De temps en temps, il faut bien se rendre chez l'allumeur (le juge d'instruction, celui qui vous allume sévère). Pourvu qu'il ne vous fasse pas un chantier (une instruction à charge) sans quoi in fine, on risque bien de se retrouver aux assiettes (les assises) où l'on pourrait ramasser le bouchon (être condamné à 10 ans de réclusion criminelle) - ou même bien se «coiffer perpette».

Les keufs «beurrent le marmot»

Le plus souvent, on est arrivé là «en boîte de six» (version troisième millénaire du panier à salade), parfois après que les keufs aient «beurré le marmot» (fait avouer un suspect d'une façon critiquée par lui...). C'est comme ça qu'on se trouve béton (incarcéré), lorsque l'on a été détronché - identifié par la police.

Alors il faut bien se faire à ses voisins d'infortune, ceux qui ont les doigts dans la tête par exemple (les détenus connus pour les problèmes psychiatriques). Personne n'aime partager la cellule d'un «ouf» un peu trop «fatigué».
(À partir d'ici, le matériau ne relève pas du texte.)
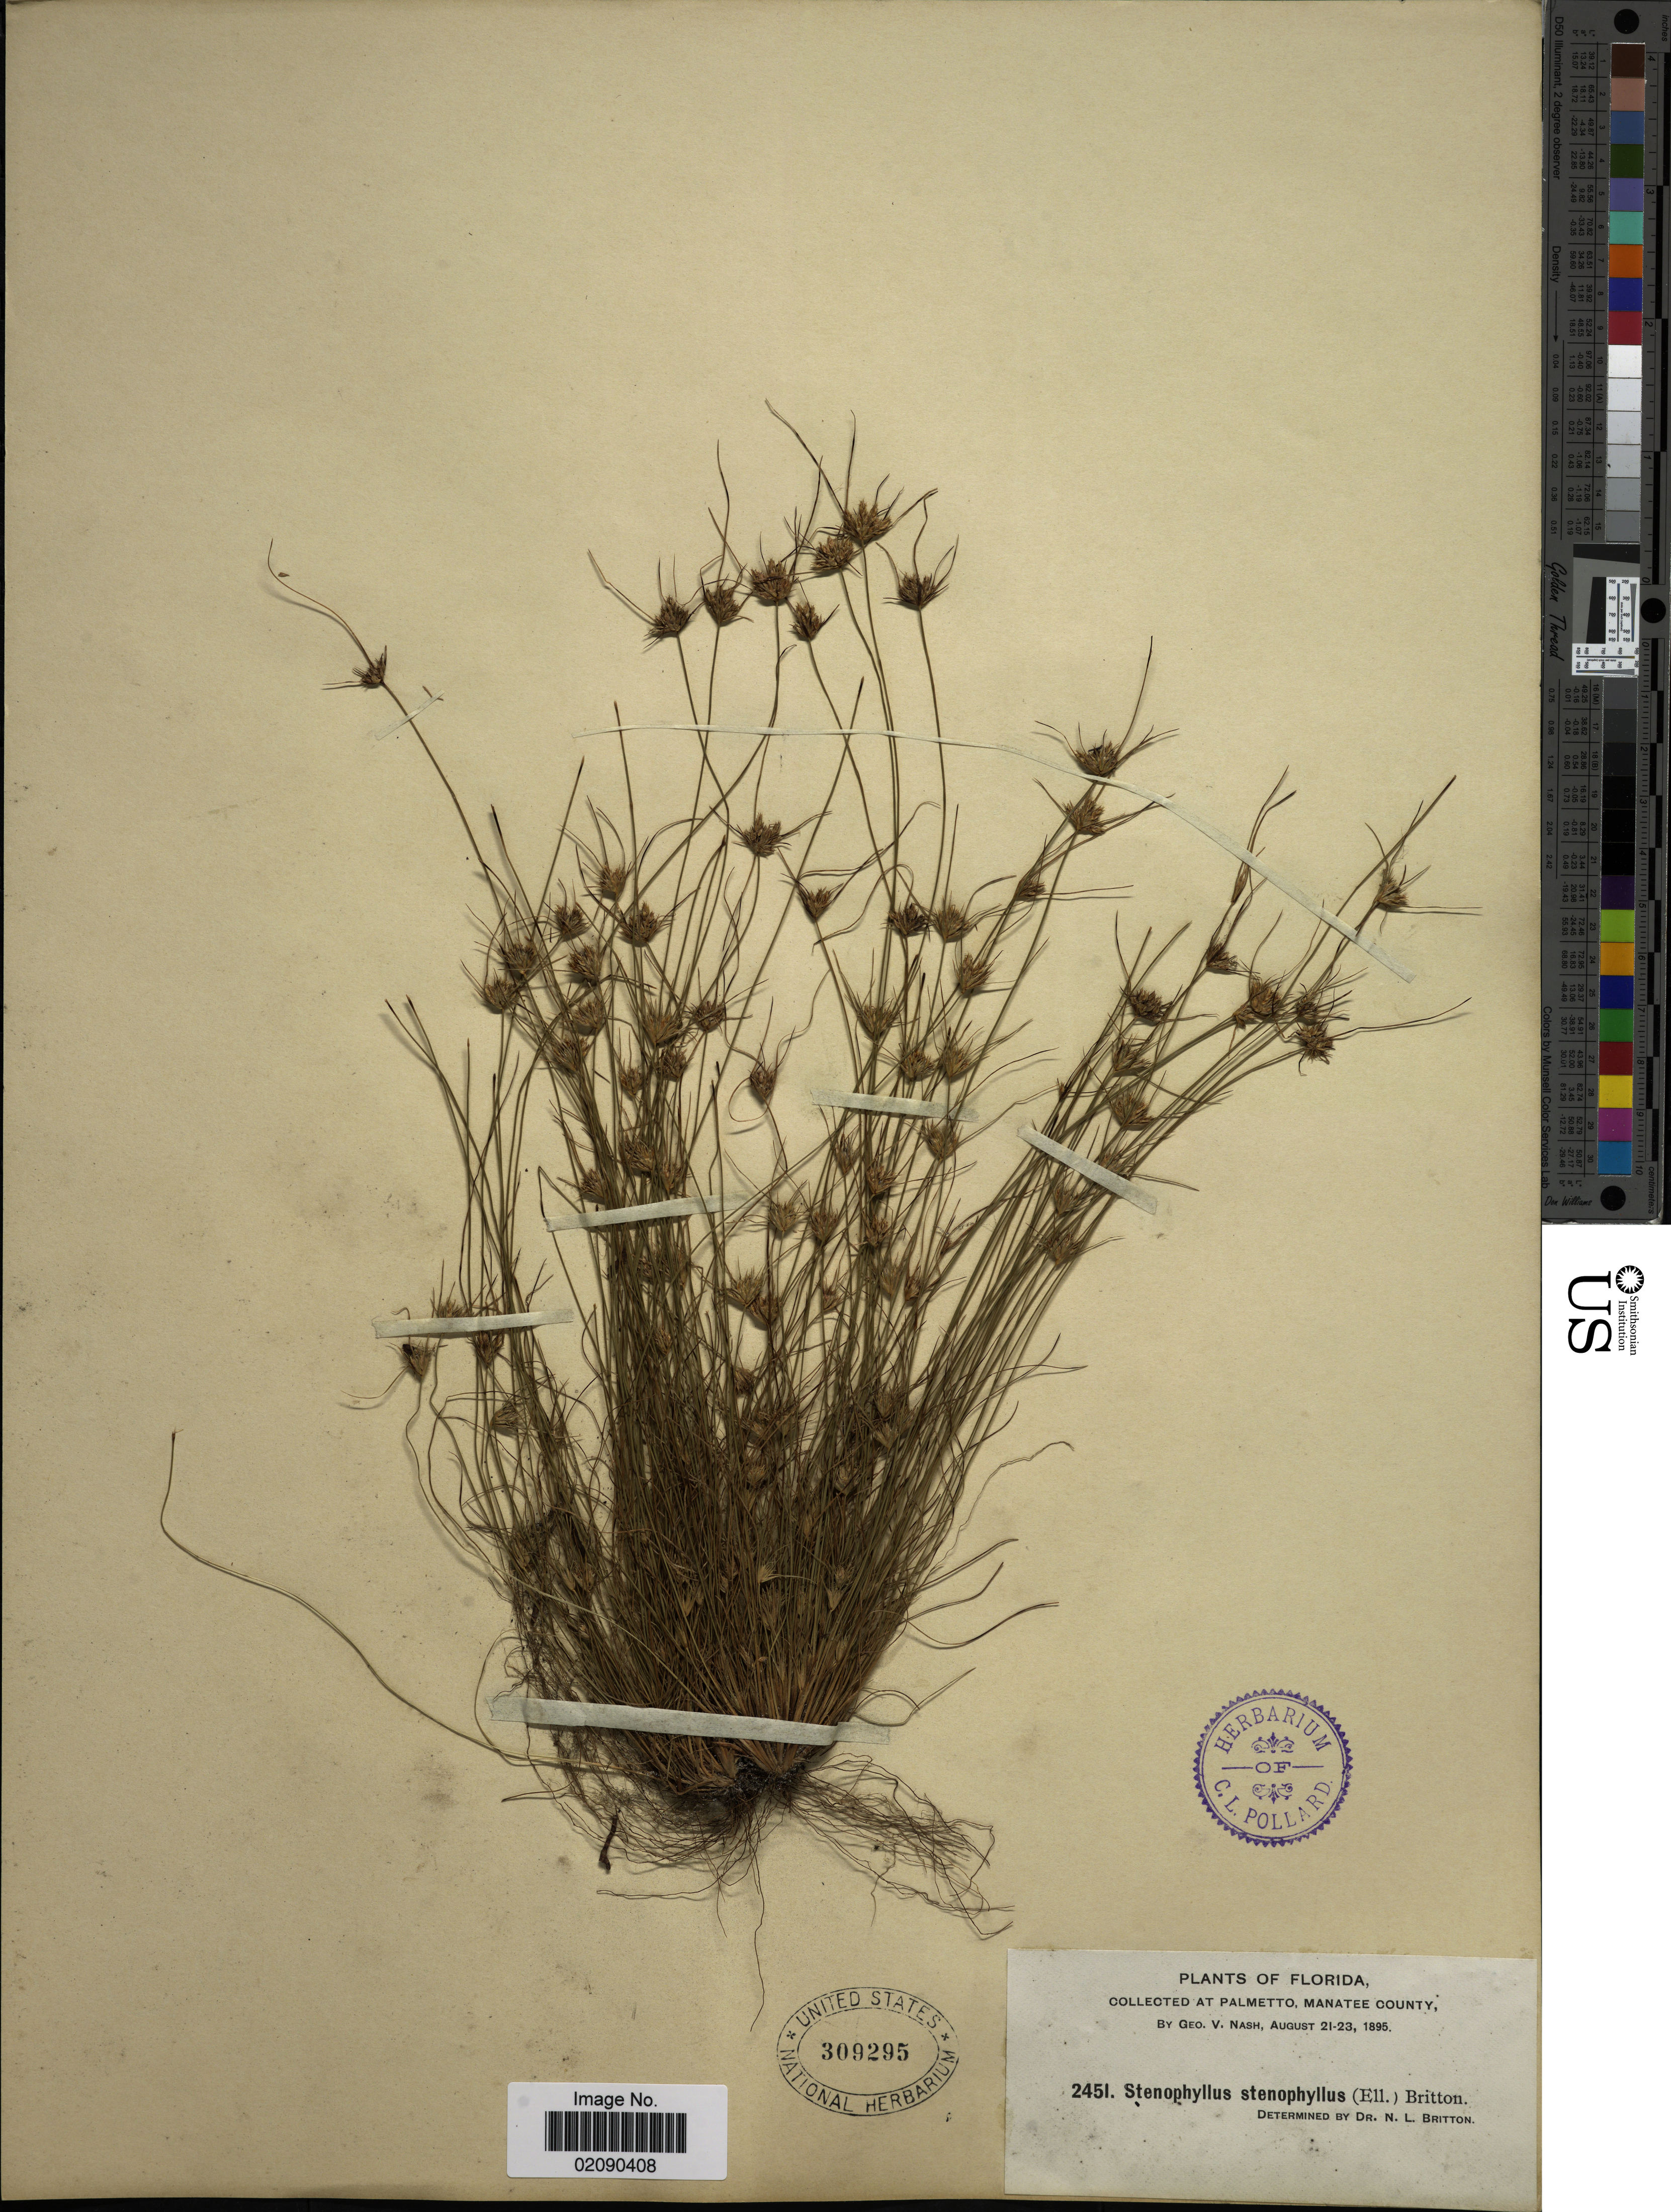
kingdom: Plantae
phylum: Tracheophyta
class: Liliopsida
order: Poales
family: Cyperaceae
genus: Bulbostylis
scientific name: Bulbostylis stenophylla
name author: (Elliott) C.B. Clarke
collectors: G. V. Nash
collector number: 2451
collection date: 1895-08-21/1895-08-23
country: United States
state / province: Florida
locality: At Palmetto, Manatee County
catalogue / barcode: US 309295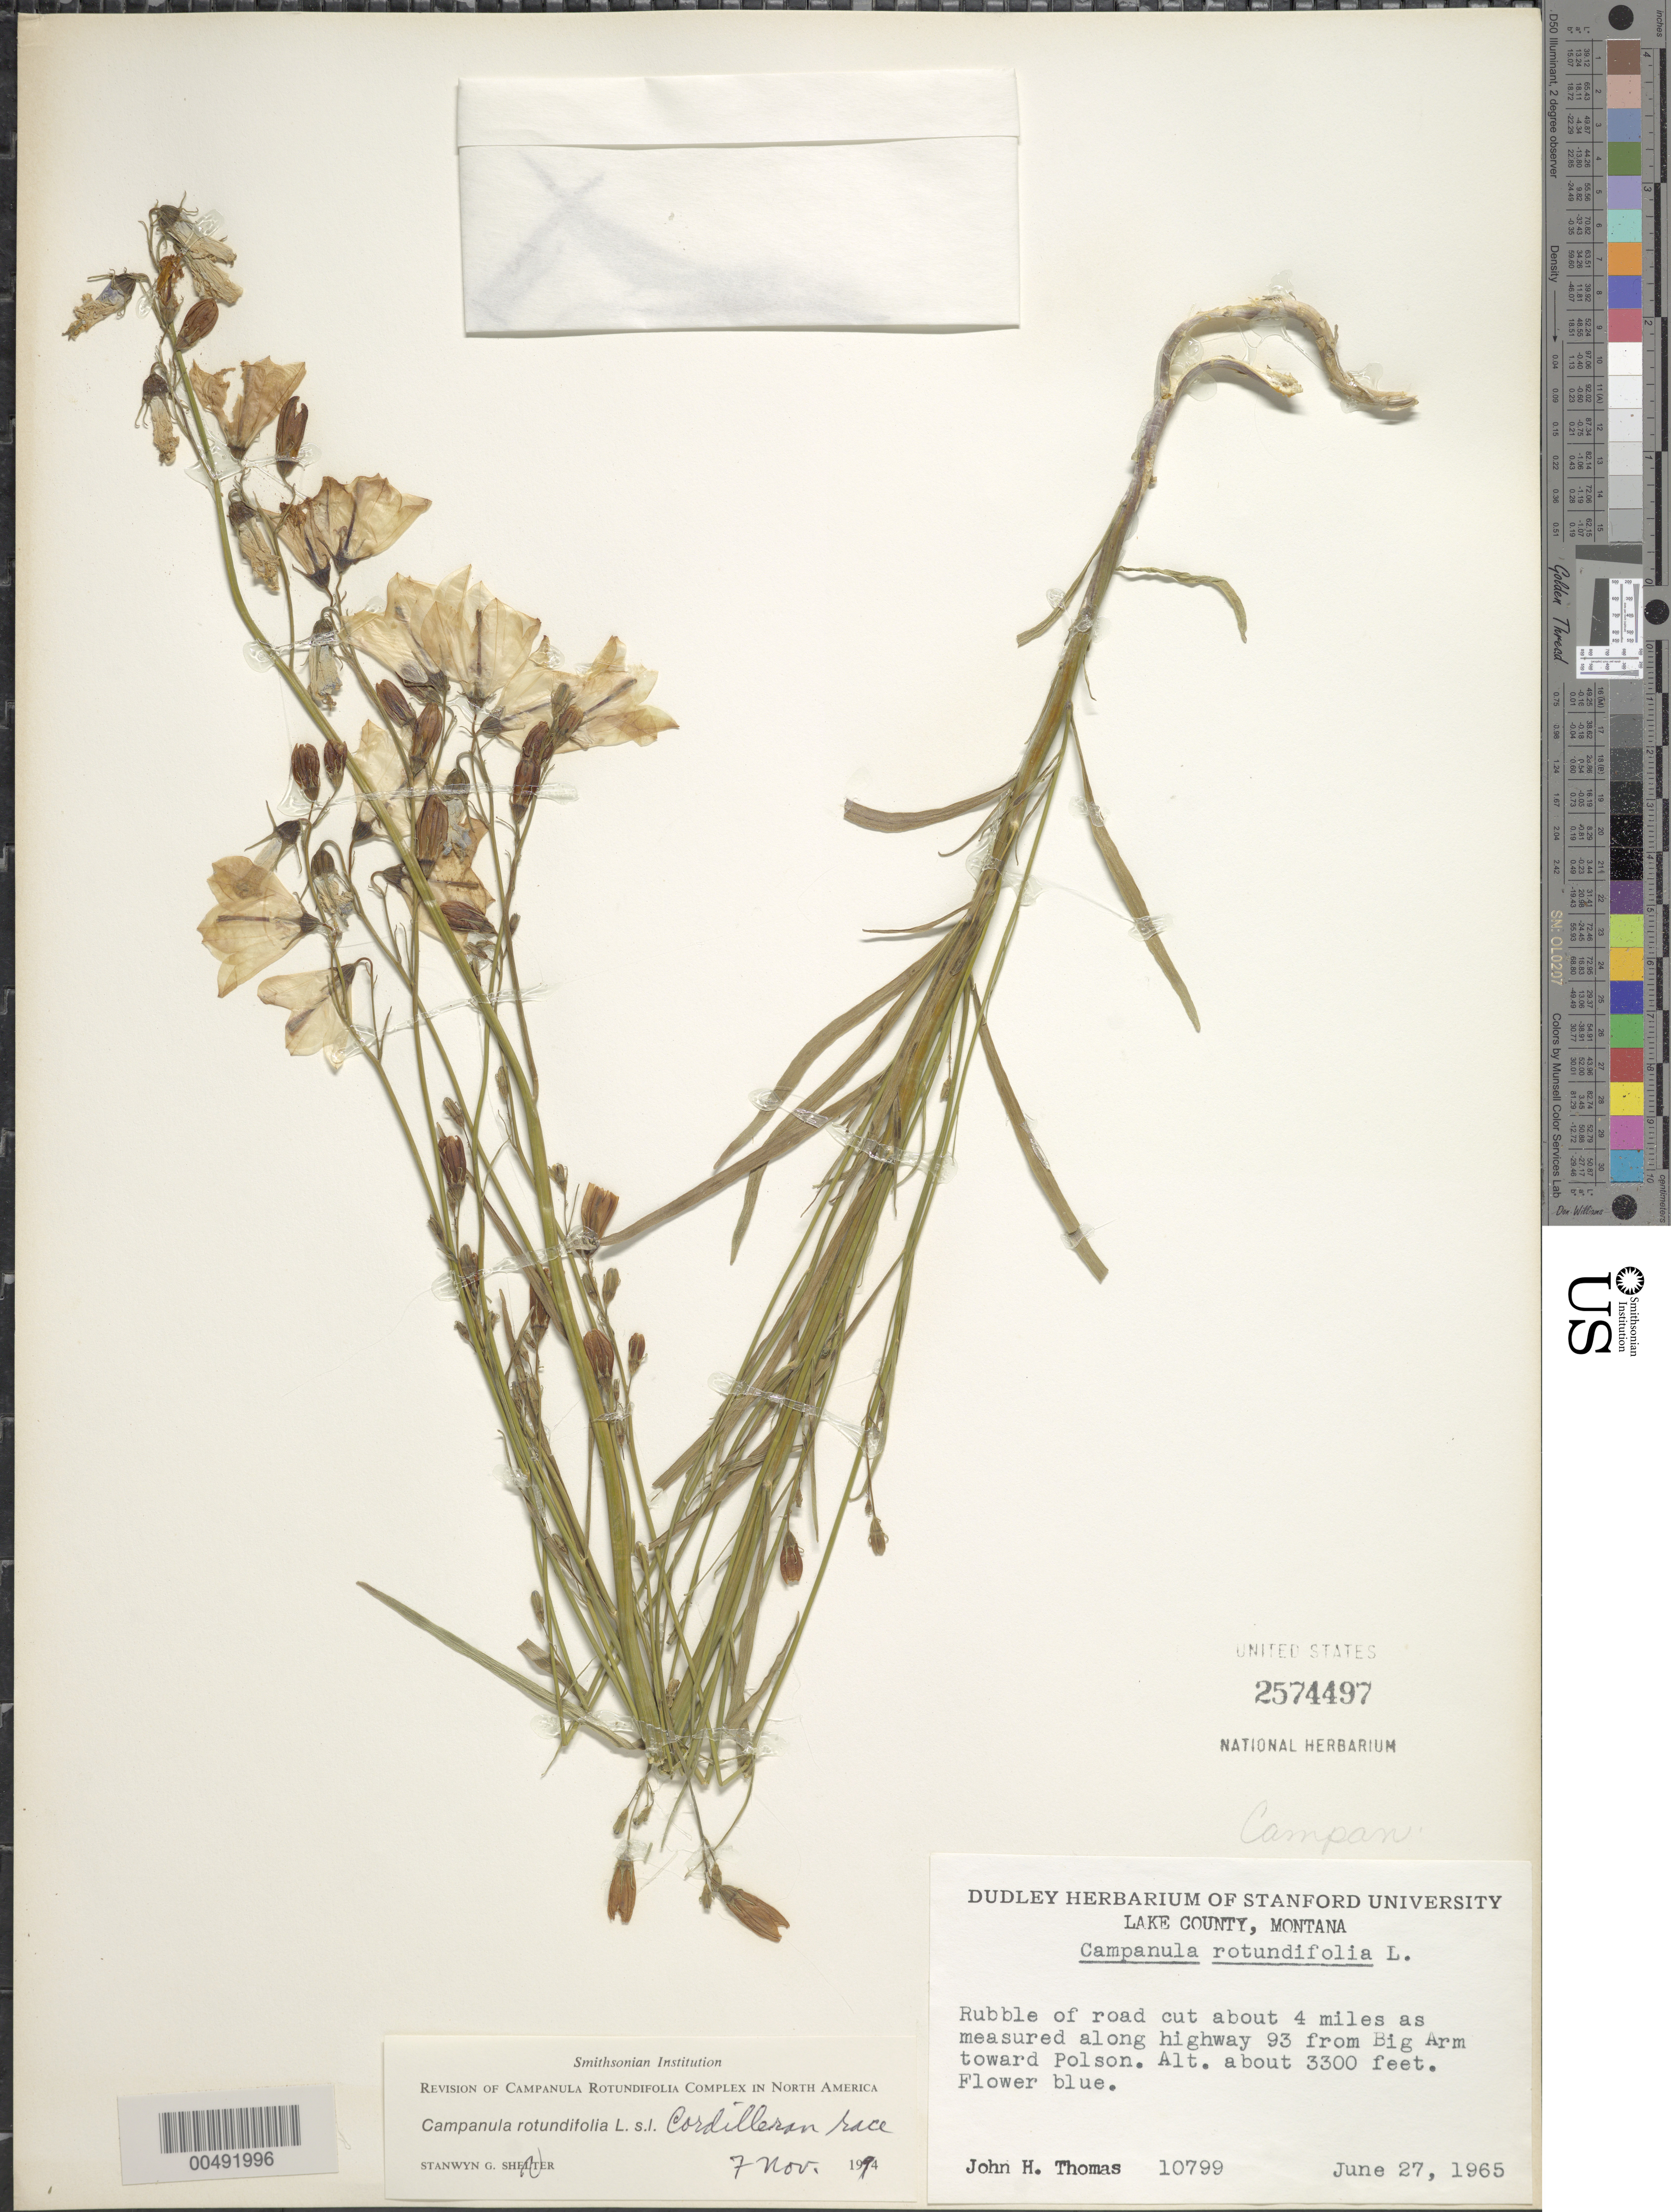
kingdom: Plantae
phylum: Tracheophyta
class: Magnoliopsida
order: Asterales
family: Campanulaceae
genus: Campanula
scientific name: Campanula rotundifolia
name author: L.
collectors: J. H. Thomas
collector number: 10799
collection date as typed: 27 Jun 1965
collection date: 1965-06-27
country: United States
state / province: Montana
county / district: Lake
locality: about 4 mi. along Hwy. 93 from Big Arm toward Polson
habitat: rubble of road cut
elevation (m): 1006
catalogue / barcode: US 2574497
Les «fiolés» (grands consommateurs de calmants ), qui avalent une forte quantité de M&M's (pilules bariolées) au moins se tiennent plus tranquilles. Ils marmottent ou font la momie, mais il ne faut pas trop leur tourner les pages (les contrarier) quand même.

On croise «Gari» - ce type dont on ne connaît plus ou pas le prénom, tant l'établissement est plein, et on lui lance dans un souci de sociabilité: «bien ou bien?» «Bien ou quoi?», manière de ne pas trop attendre la réponse convenue à la fastidieuse question «comment ça va?». Ou plus complice: «Et ta cipette, c'est Gwendoline?» (ta conseillère d'insertion et de probation est-elle une jolie femme d'origine «française»?).

«Les gaspards» règnent en maître des lieux

Les plus chanceux descendent au lac (nouent une relation sexuelle au parloir). À condition de ne pas croiser les rois mages (le directeur et ses adjoints).

Les sangliers (aumôniers) et les menteurs (avocats, autrefois baptisés merles) effectuent également quelques visites attendues, mais l'administration veille à ce qu'ils ne se lancent pas dans la fourniture de timbres (cartes à puce téléphonique qui circulent beaucoup en prison).

Enfin, cela, ce ne n'est pas une façon de parler pour les bidons (les détenus âgés, comme ceux de Liancourt, un établissement dans lequel les gaspards (rats) règnent en maîtres des lieux.